I slid into the empty chair across from him. He refused to look me in the eye. I should have guessed the reason. I should have figured there was something else he wasn’t telling me, but I still wanted to believe the best. I still wanted everything to be okay. Because after everything I’d been through, I was still a kid. I didn’t know then that my childhood was about to come to a crashing end. That was the ticktock inside my head. Not a bomb, but a clock: the clock of my childhood winding down.

“Alfred, the SD 1031 cannot be removed.”

“What are you talking about? Of course it can. You put it in; you can take it out.”

He slowly shook his head.

“Any attempt to extract it will cause the device to detonate.” His head was bowed, his shoulders rounded, his hands pressed together in his lap, palm to palm, as if in prayer.
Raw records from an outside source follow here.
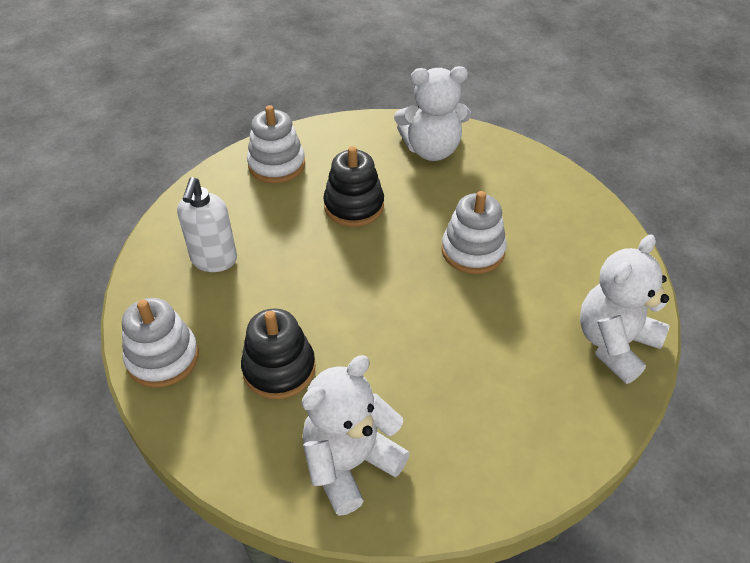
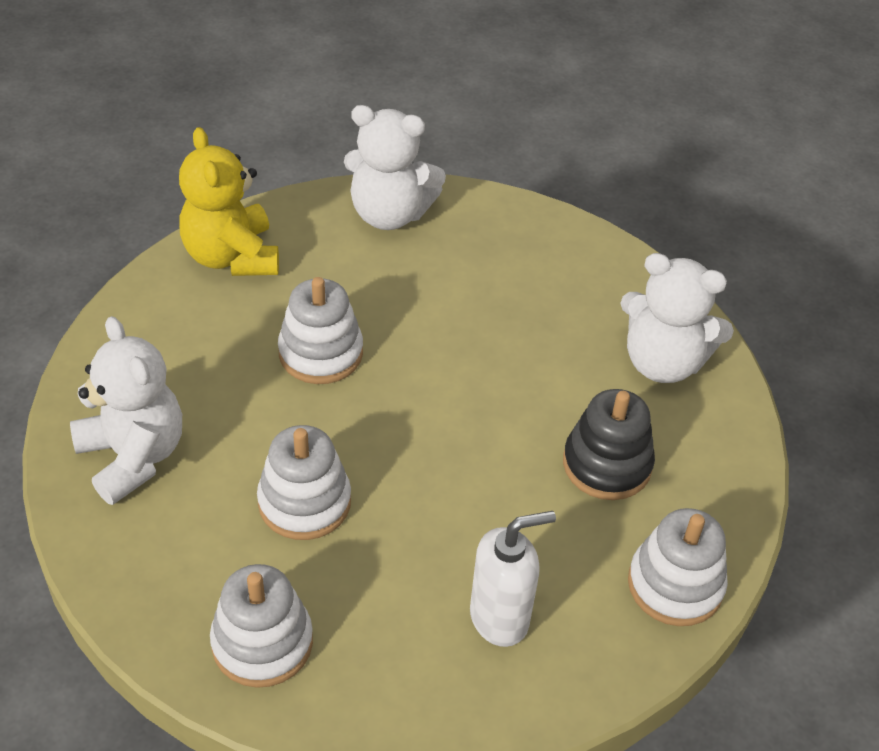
camera: 120 degrees left, 0 degrees up
(354, 206) = (304, 502): black stacking toy -> white stacking toy
(592, 234) = (232, 256): none -> yellow teddy bear

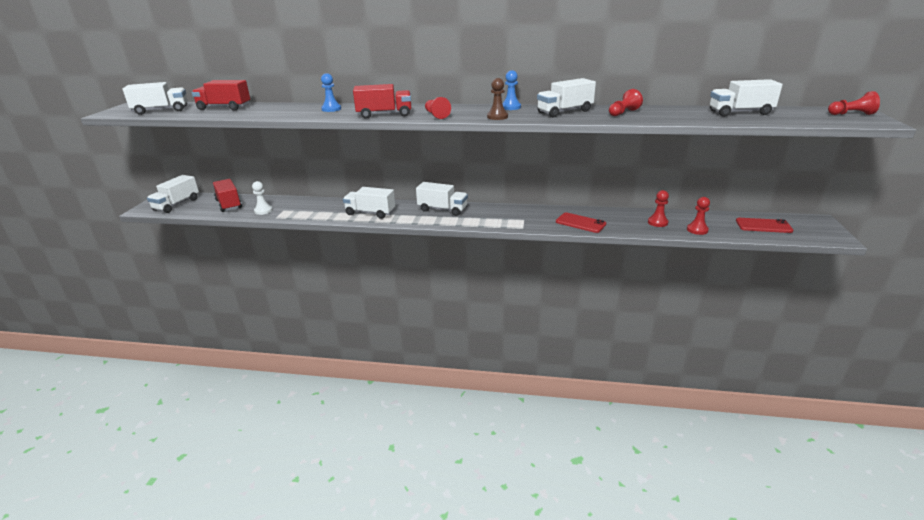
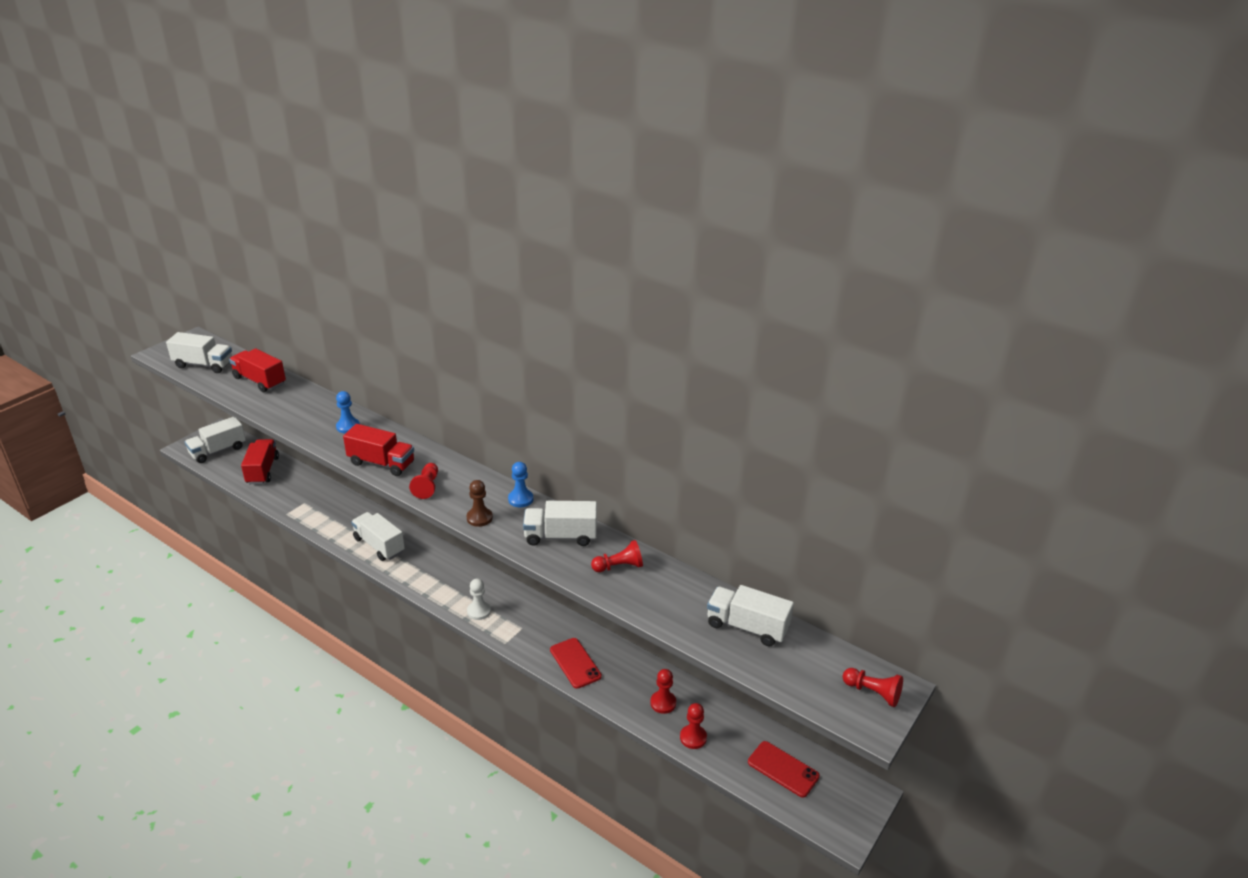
camera: 25 degrees right, 5 degrees up
(263, 211) = (285, 496): white pawn -> white pawn (479, 611)
(442, 209) = (455, 571): white truck -> none

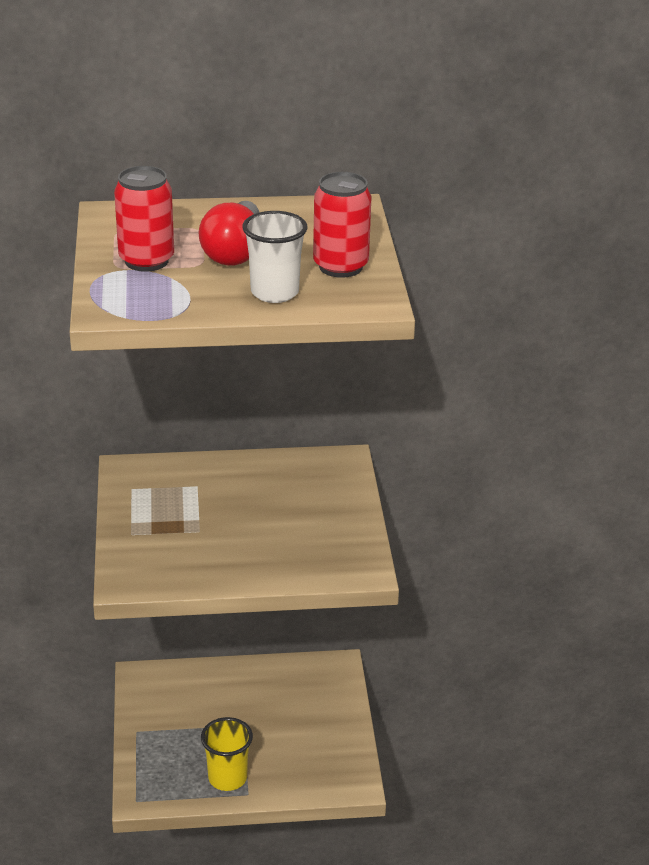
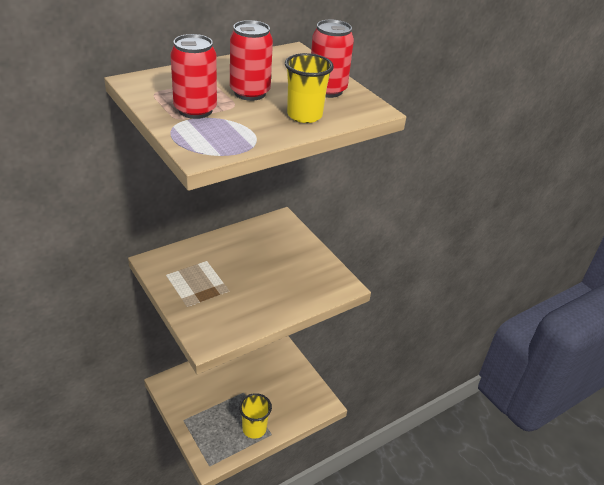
camera: 30 degrees left, 5 degrees up
(234, 252) = (250, 93): red light bulb -> red can
(274, 292) = (304, 115): white cup -> yellow cup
“It can’t be removed,” I said.

“No.”

“Or disabled.”

“No.”

“Or the signal jammed somehow.”

“Alfred . . .”

“And OIPEP will always know where I am.”

“It isn’t a matter of . . . yes. Yes, Alfred. Always.”

“And anytime it feels like it, it can hit the red button, and I’m dead.”

“Yes.”

“And there’s not a damn thing you or Abby Smith or any other of the six billion people on the planet can do about it.”